His real-life parents are also his reel life parents in Sherlock. While both Timothy Carlton and Wanda Ventham are familiar faces as actors in their own right, they also essayed the roles of Sherlock and Mycroft Holmes’s parents in the television series.

There was a time when Cumberbatch decided to volunteer his time and teach English at a Tibetan monastery in Darjeeling. In an interview with Lion's Roar, the actor revealed that he had always been fascinated by the idea of meditation and what it meant, adding, “In India, I went on a retreat with a lama—several days of incantation to clear and purify the mind—along with a dozen other people. It was incredible, and I kind of floated out of there after two weeks."

There was a time, while he was filming for the 2005 miniseries To the Ends of the Earth, that he was kidnapped. While on a trip, the actor and two of his colleagues were trying to change the tire, when six men appeared suddenly and frisked them for drugs, money, weapons before bundling them into the car.

Cumberbatch, who received international recognition as late as 2010 playing the titular character Sherlock in the series, has been a mainstay in numerous "Sexiest Man Alive" lists including those of Empire and People.

Cumberbatch was not sure about playing Sherlock, neither was BBC keen on hiring him. The actor had once revealed that idea seemed a "bit cheap and cheesy" to him and the BBC wasn't sure the actor was a great match for the role—because they wanted someone with sex appeal.

Cumberbatch playing Sherlock Holmes may have been destined. Turns out, according to a research in 2017 by Ancestry.com, Cumberbatch and Sherlock Holmes creator Sir Arthur Conan Doyle are sixteenth cousins, twice removed.

It turns out, not only Doyle, Cumberbatch is related to another character he essayed -- Alan Turing. In 2014, the same team of researchers determined that Cumberbatch was the 17th cousin of the codebreaker Alan Turing, whom he played in Morten Tyldum’s The Imitation Game (2014)
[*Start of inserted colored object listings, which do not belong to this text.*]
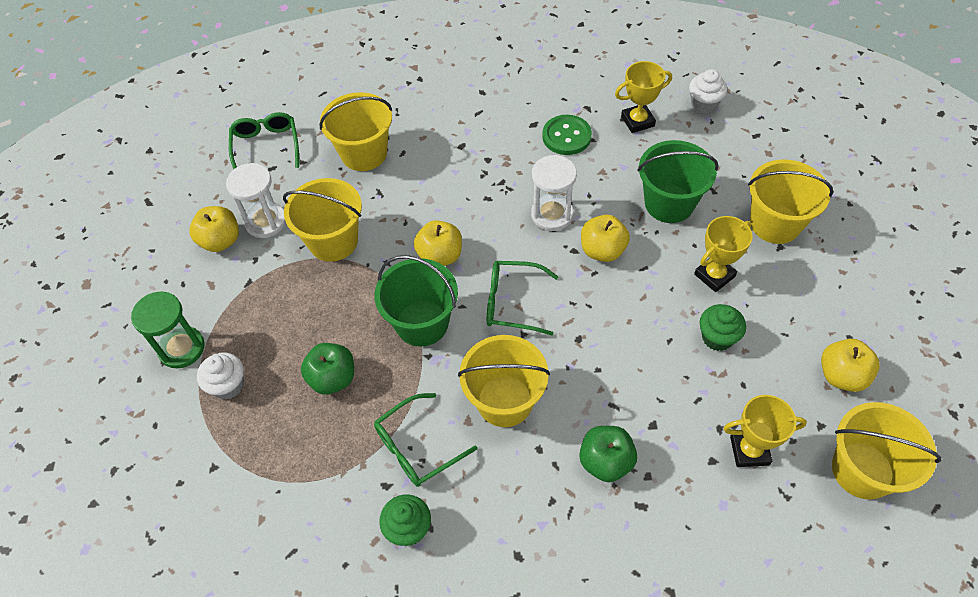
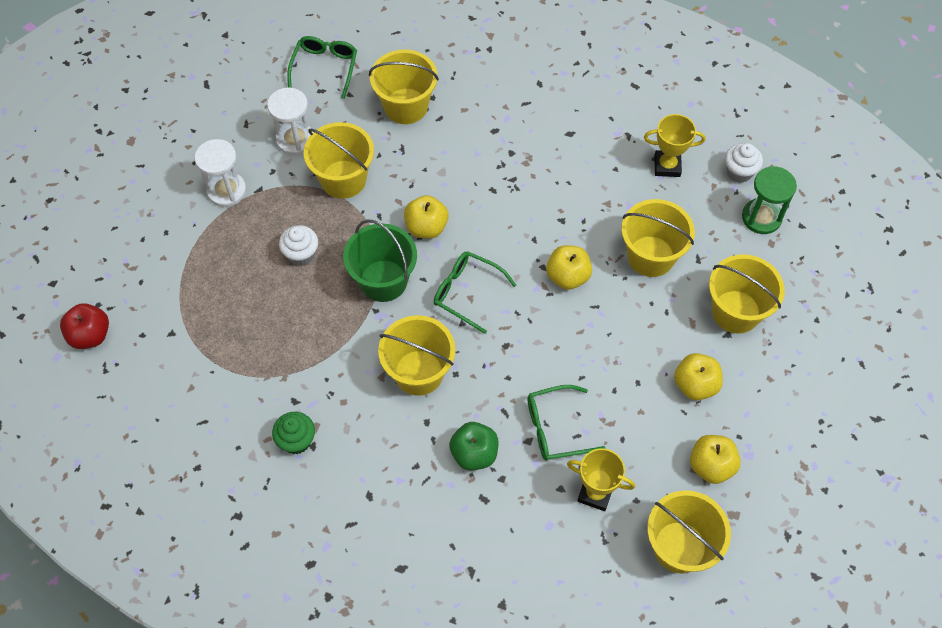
camera: 20 degrees right, 5 degrees up
(117, 507) = (90, 335): none -> red apple
(182, 348) = (184, 226): green hourglass -> green hourglass (761, 217)
(221, 241) = (251, 143): yellow apple -> yellow apple (695, 385)
(228, 385) = (208, 272): white cupcake -> white cupcake (301, 254)
(333, 378) = (291, 299): green apple -> none
(417, 447) = (332, 381): green glasses -> green glasses (555, 428)
(552, 214) = (541, 226): white hourglass -> white hourglass (226, 190)
(566, 136) = (593, 157): green button -> none
(669, 203) = (651, 256): green bucket -> yellow bucket
(714, 275) = (653, 337): yellow trophy -> none
(717, 337) = (623, 391): green cupcake -> none

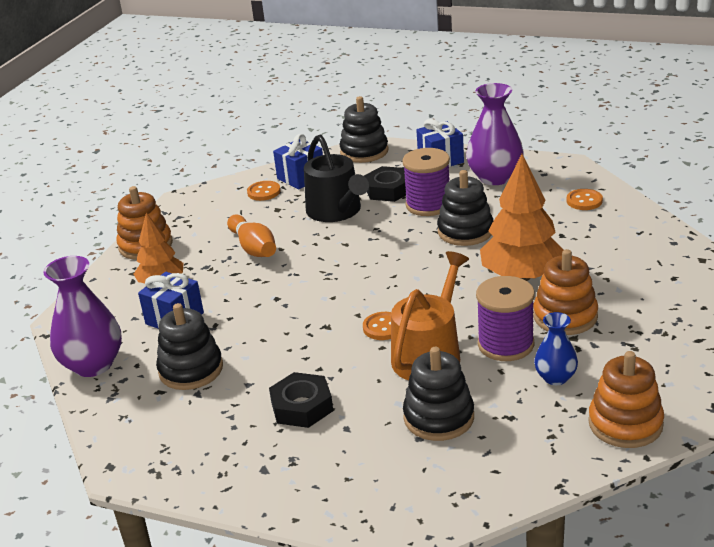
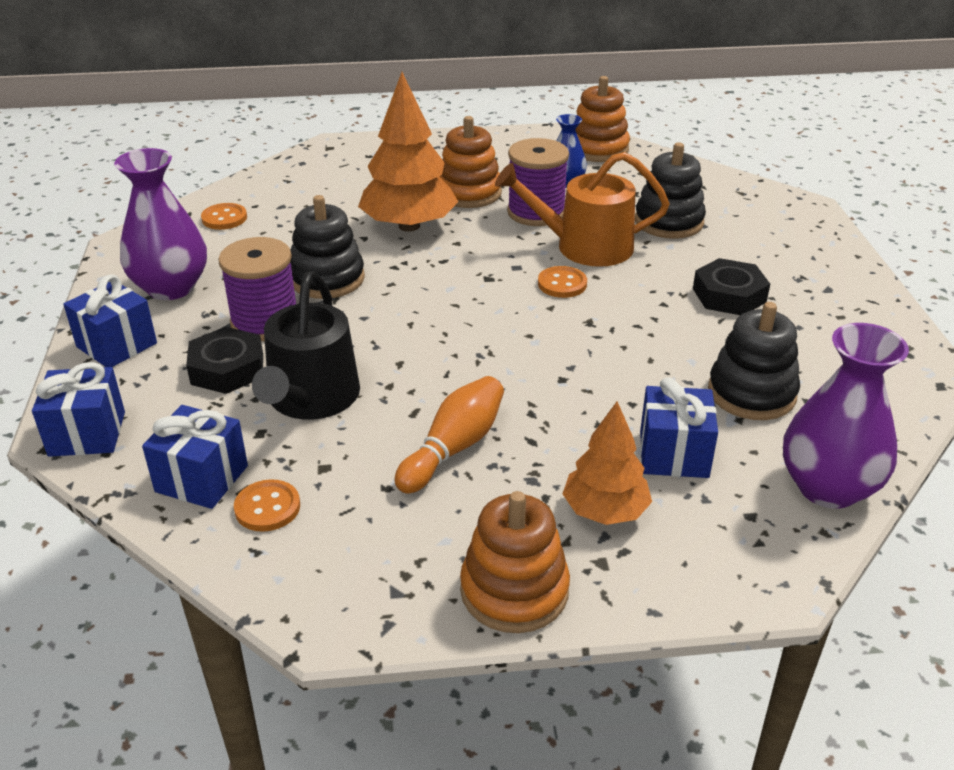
camera: 120 degrees left, 5 degrees up
(337, 211) = (310, 399): black watering can -> black watering can turned 150 degrees clockwise
(364, 151) = (87, 434): black stacking toy -> blue gift

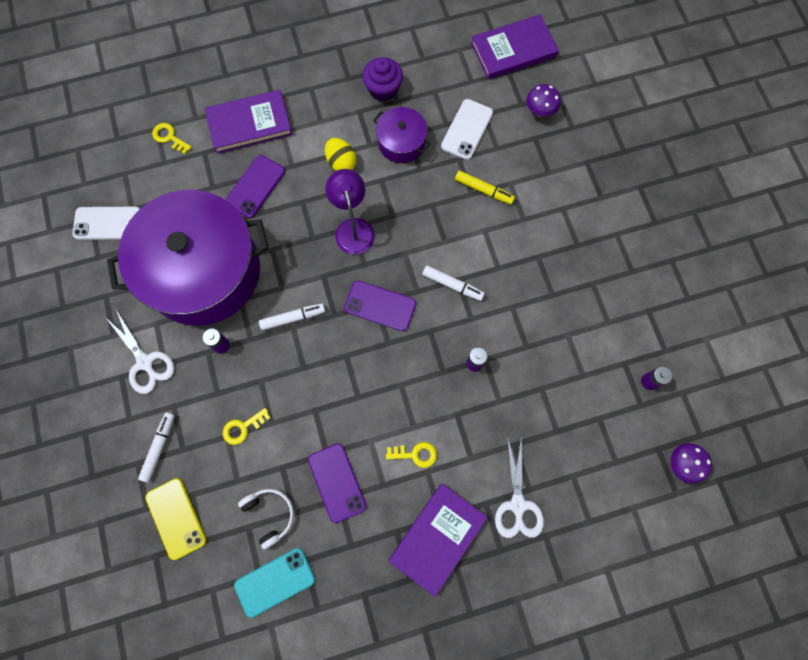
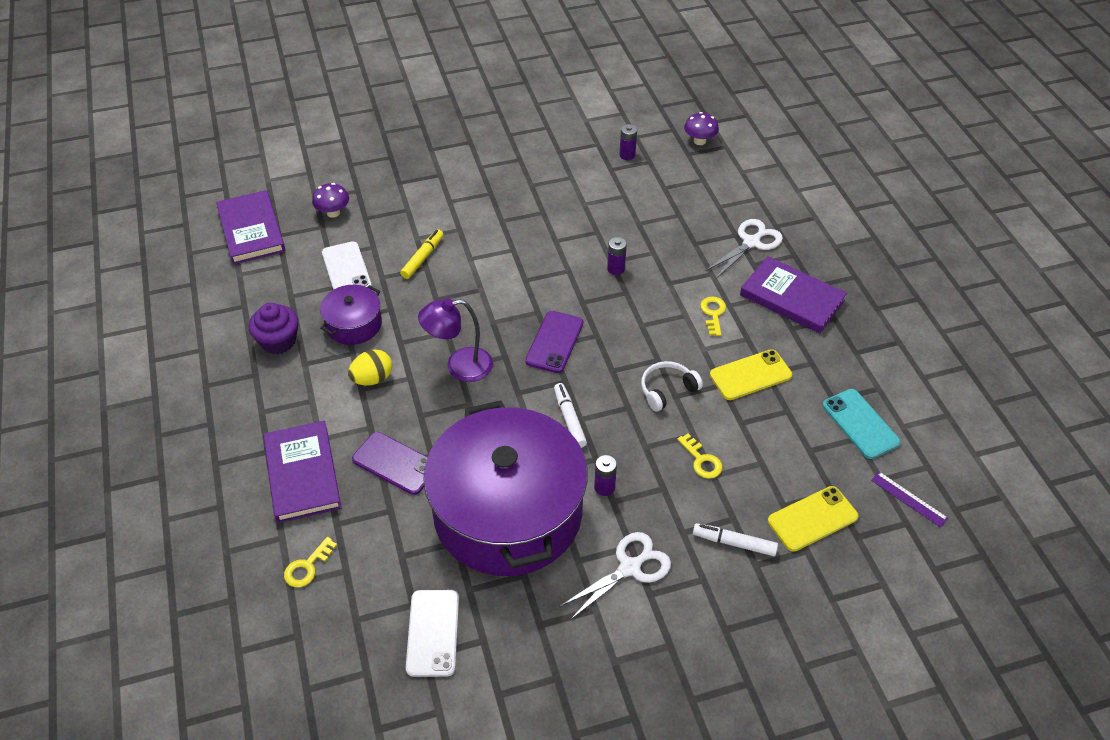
camera: 90 degrees left, 25 degrees down
(189, 612) = (908, 499): none -> purple ruler
(270, 514) = (793, 431): white headphones -> white headphones (667, 390)
(337, 482) = (750, 375): purple phone -> yellow phone
(452, 285) = (531, 284): white marker -> none
(467, 129) = (346, 269): white phone -> white phone turned 45 degrees clockwise
(518, 505) = (751, 242): white scissors -> white scissors turned 45 degrees counterclockwise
The actor was born with a rare genetic mutation, he has both central heterochromia and sectoral heterochromia—two rare-but-harmless genetic mutations that affect his eyes. Each of his eyes has multiple colors (a mix of blue, green, and gold) because of the central heterochromia, and the sectoral heterochromia is the reason why he has a brown “freckle” on his right eye.